Another Word For It Patrick Durusau on Topic Maps and Semantic Diversity

March 24, 2017

Efficient Querying of Vault 7: CIA Hacking Tools Revealed

Filed under: CIA,Leaks,Wikileaks — Patrick Durusau @ 1:42 pm

This week we have covered:

  1. Fact Checking Wikileaks’ Vault 7: CIA Hacking Tools Revealed (Part 1) Eliminated duplication and editorial artifacts, 1134 HTML files out of 7809 remain.
  2. Fact Checking Wikileaks’ Vault 7: CIA Hacking Tools Revealed (Part 2 – The PDF Files) Eliminated public and placeholder documents, 114 arguably CIA files remain.
  3. CIA Documents or Reports of CIA Documents? Vault7 All of the HTML files are reports of possibly CIA material but we do know HTML file != CIA document.
  4. Boiling Reports of CIA Documents (Wikileaks CIA Vault 7 CIA Hacking Tools Revealed) The HTML files contain a large amount of cruft, which can be extracted using XQuery and common tools.

Interesting, from a certain point of view, but aside from highlighting bloated leaking from Wikileaks, why should anyone care?

Good question!

Let’s compare the de-duped but raw with the de-duped but boiled document set.

De-duped but raw document set:

De-duped and boiled document set:

In raw count, boiling took us from 2,131,135 words/tokens to 665,202 words/tokens.

Here’s a question for busy reporters/researchers:

Has the CIA compromised the Tor network?

In the raw files, Tor occurs 22660 times.

In the boiled files, Tor occurs 4 times.

Here’s a screen shot of the occurrences:

With TextSTAT, select the occurrence in the concordance and another select (mouse click to non-specialists) takes you to:

In a matter of seconds, you can answer as far as the HTML documents of Vault7 Part1 show, the CIA is talking about top of rack (ToR), a switching architecture for networks. Not, the Tor Project.

What other questions do you want to pose to the boiled Vault 7: CIA Hacking Tools Revealed document set?

Tooling up for efficient queries

First, you need: Boiled Content of Unique CIA Vault 7 Hacking Tools Revealed Files.

Second, grab a copy of: TextSTAT – Simple Text Analysis Tool runs on Windows, GNU/Linux and MacOS. (free)

When you first open TextSTAT, it will invite you to create a copora.

The barrel icon to the far left creates a new corpora. Select it and:

Once you save the new corpora, this reminder about encodings pops up:

I haven’t explored loading Windows files while on a Linux box but will and report back. Interesting to see inclusion of PDF. Something we need to explore after we choose which of the 124 possibly CIA PDF files to import.

__DATA PROVIDED__.
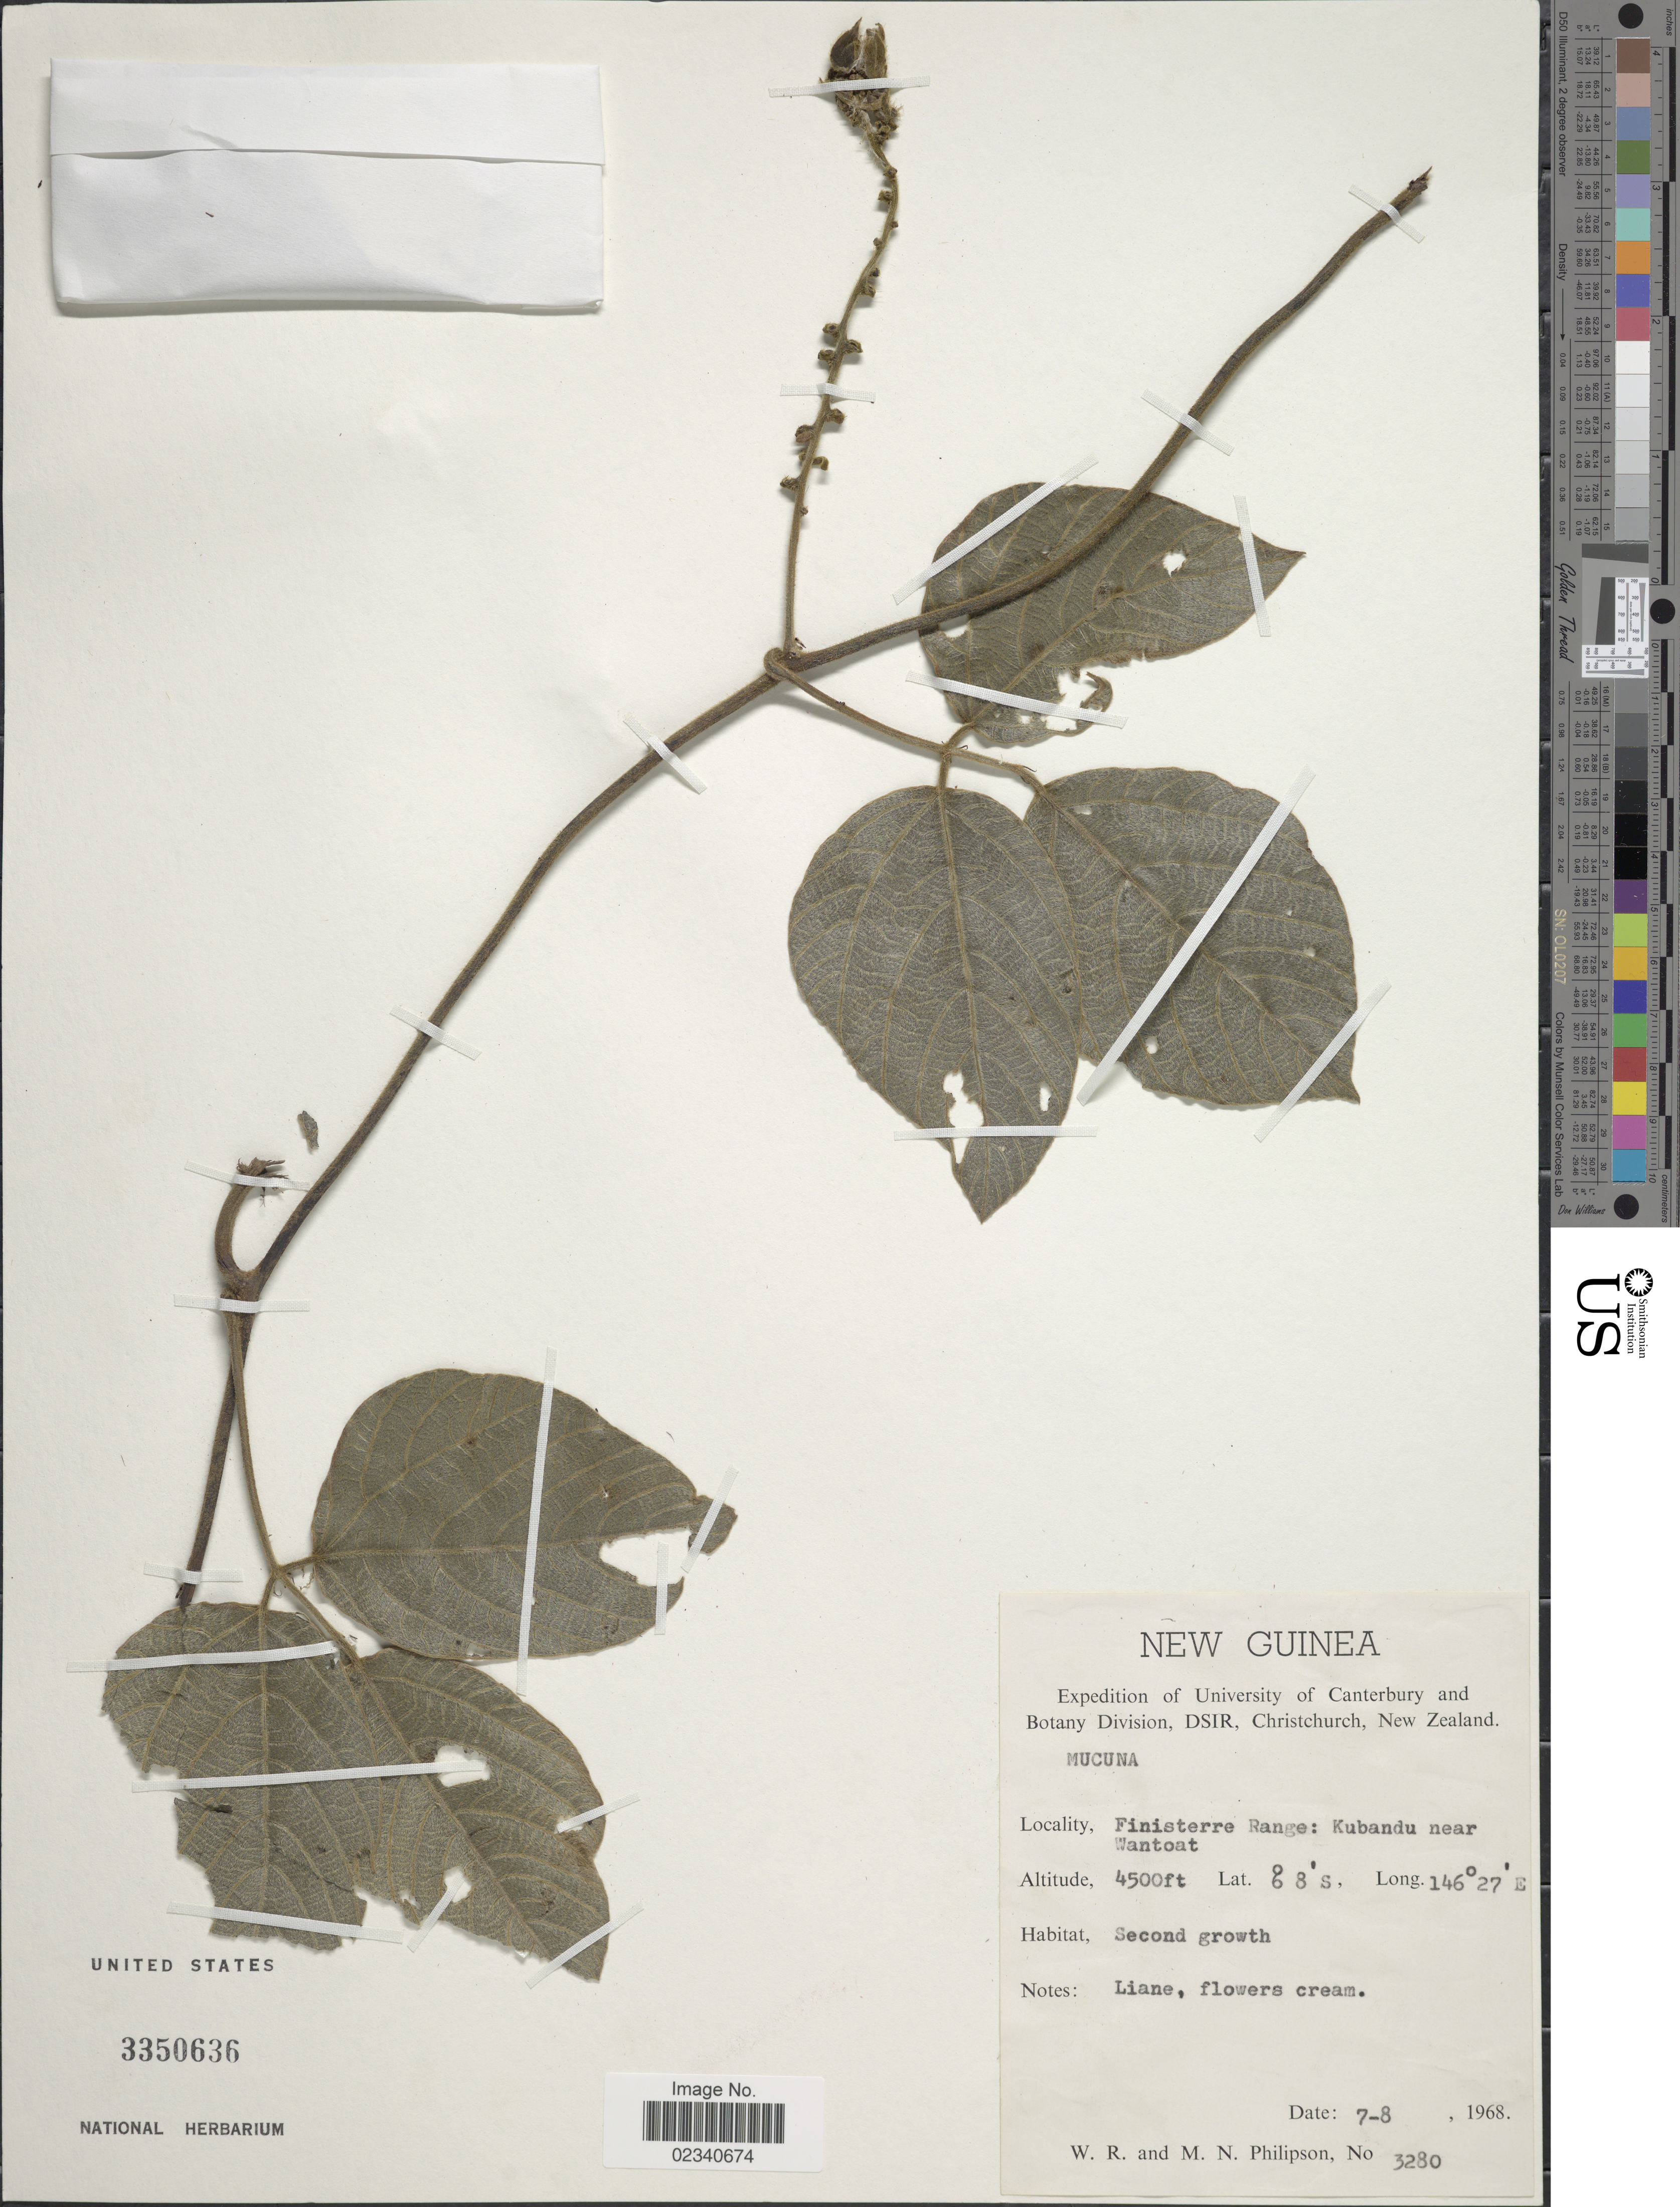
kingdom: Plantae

---

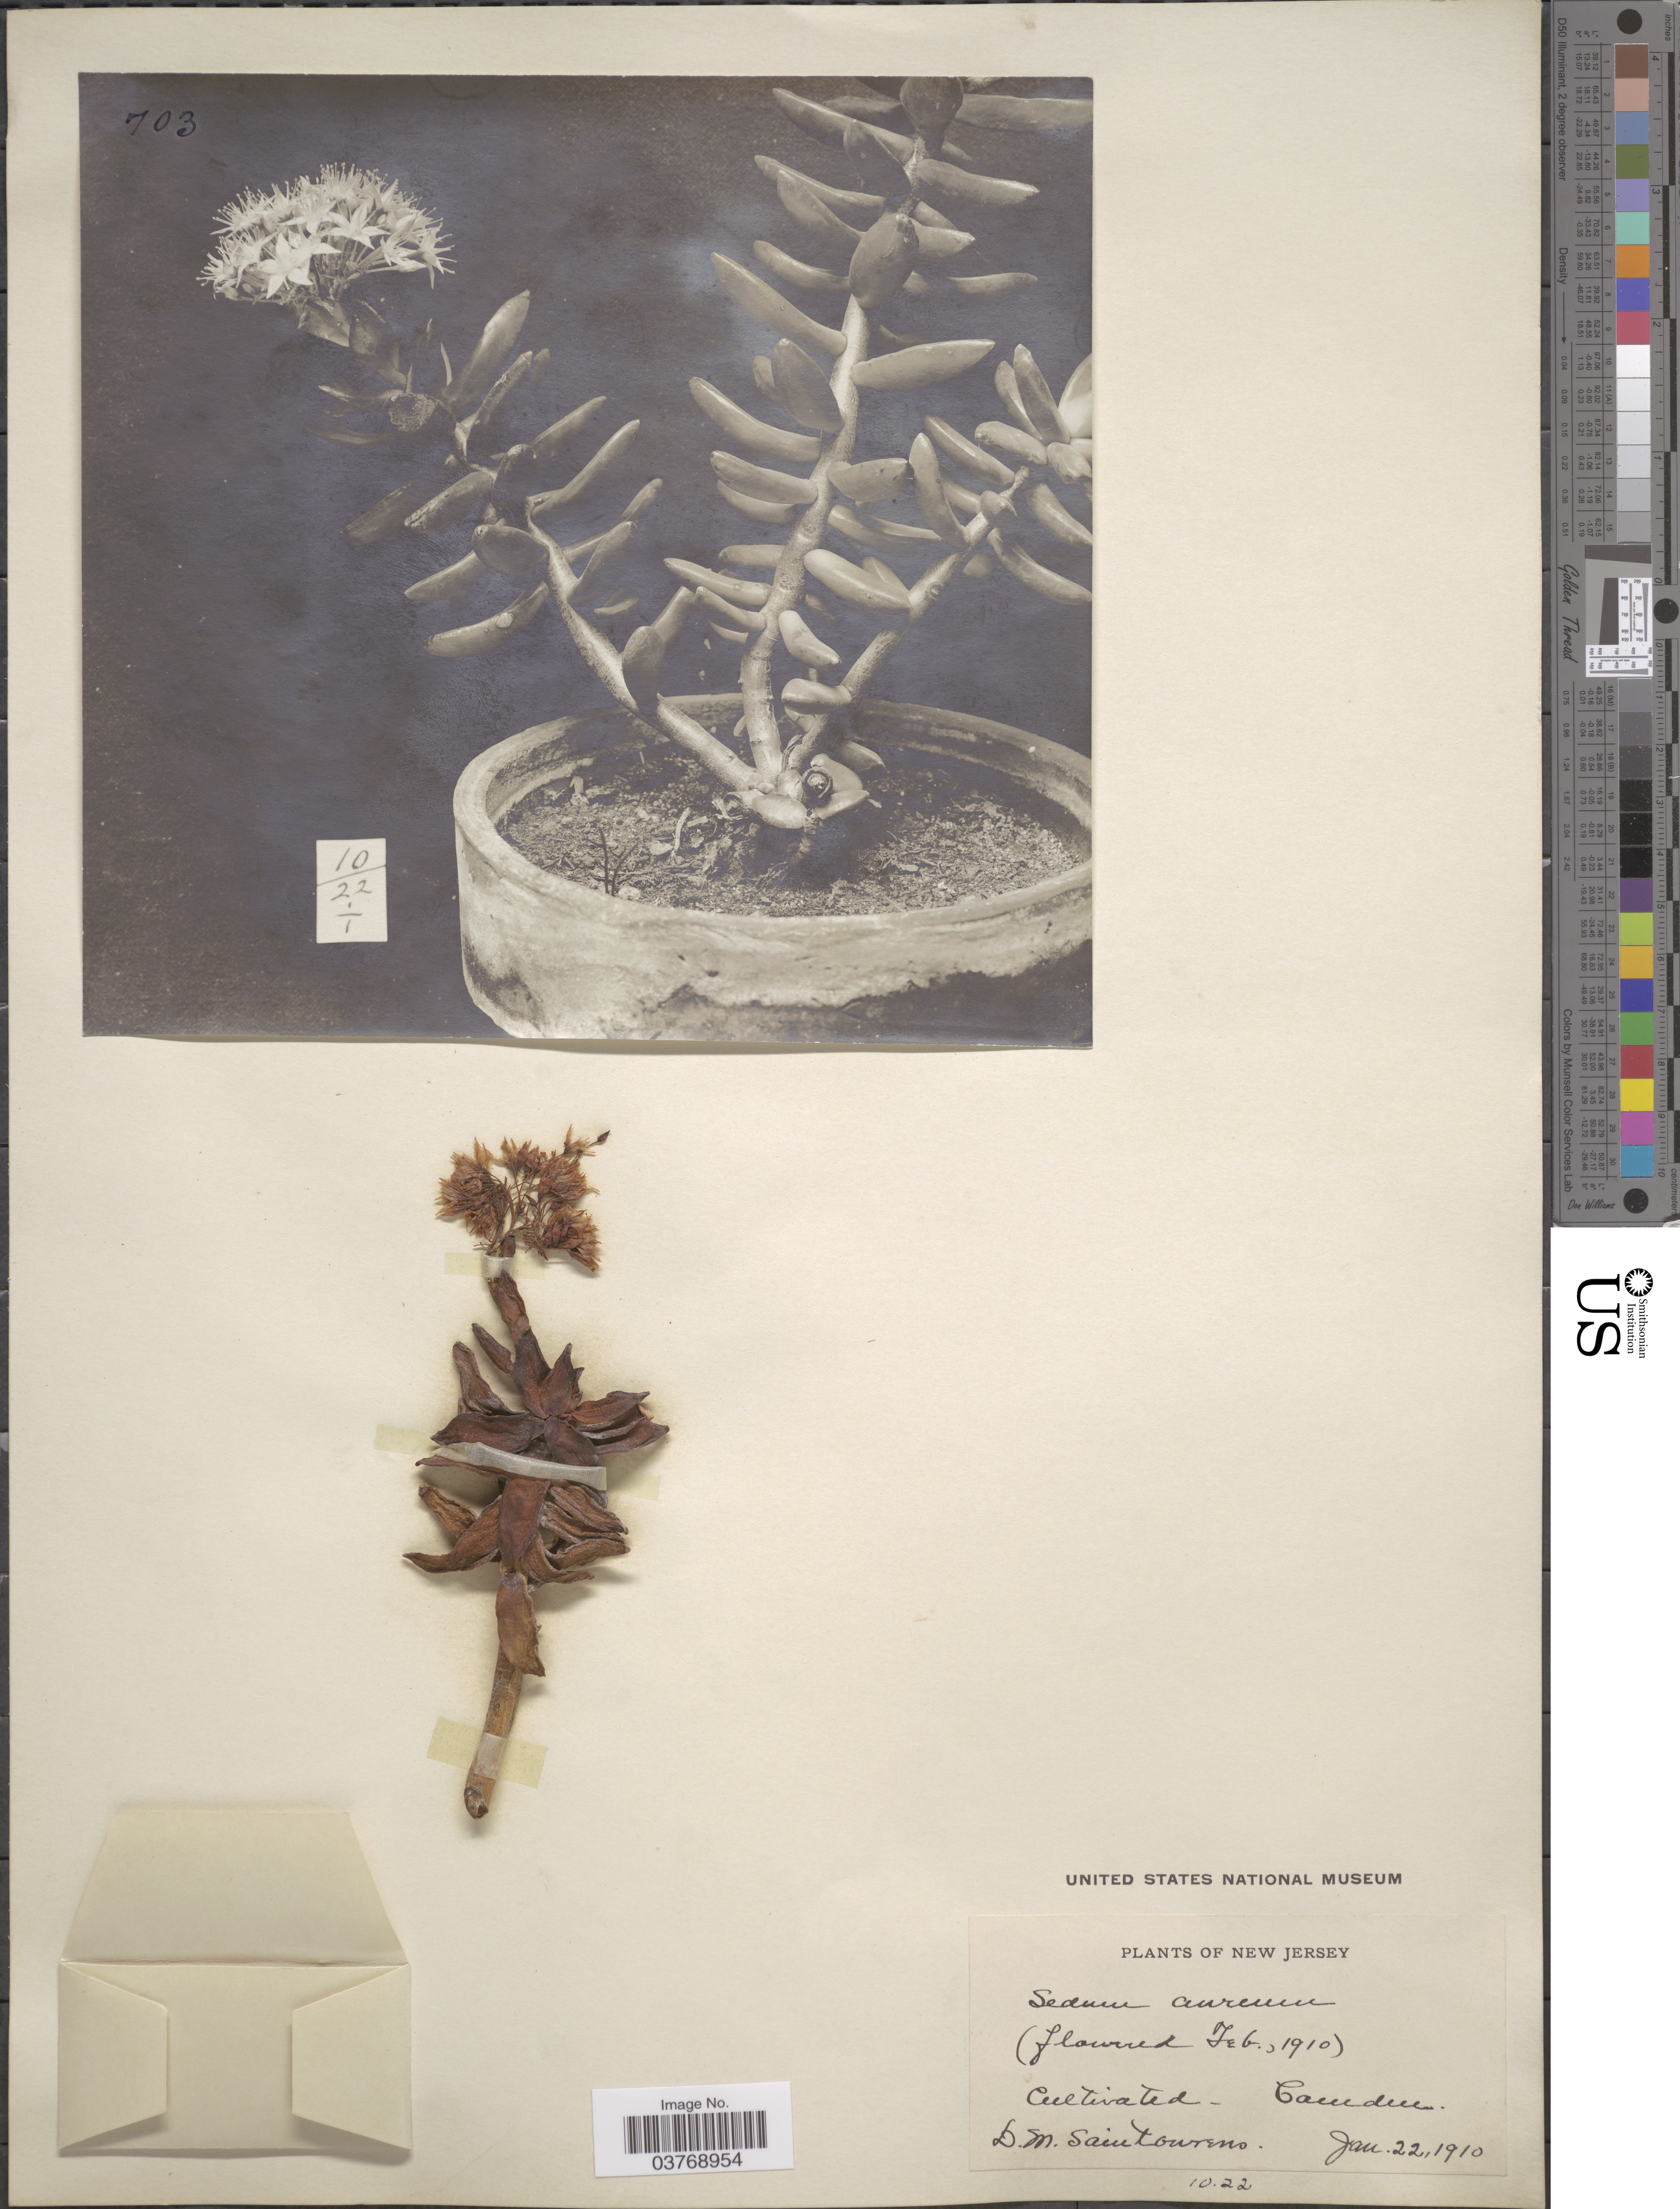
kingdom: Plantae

__LIST OF TASKS__.
- A) Answer these from the Vault 7 post:
(i) After duplicates and editorial artifacts were removed, how many of the 7809 HTML files remained?
(ii) How many times does Tor occur in the boiled files?
(iii) On which operating systems does TextSTAT run?
- B) Reproduce the part of the Vault 7 post that opens with the words containing "2. Fact Checking" and closes with "file != CIA document.".

__ANSWERS TO THE PROBLEMS__.
- A)
(i) 1134
(ii) 4 times
(iii) Windows, GNU/Linux and MacOS

- B)
2. Fact Checking Wikileaks’ Vault 7: CIA Hacking Tools Revealed (Part 2 – The PDF Files) Eliminated public and placeholder documents, 114 arguably CIA files remain.
  3. CIA Documents or Reports of CIA Documents? Vault7 All of the HTML files are reports of possibly CIA material but we do know HTML file != CIA document.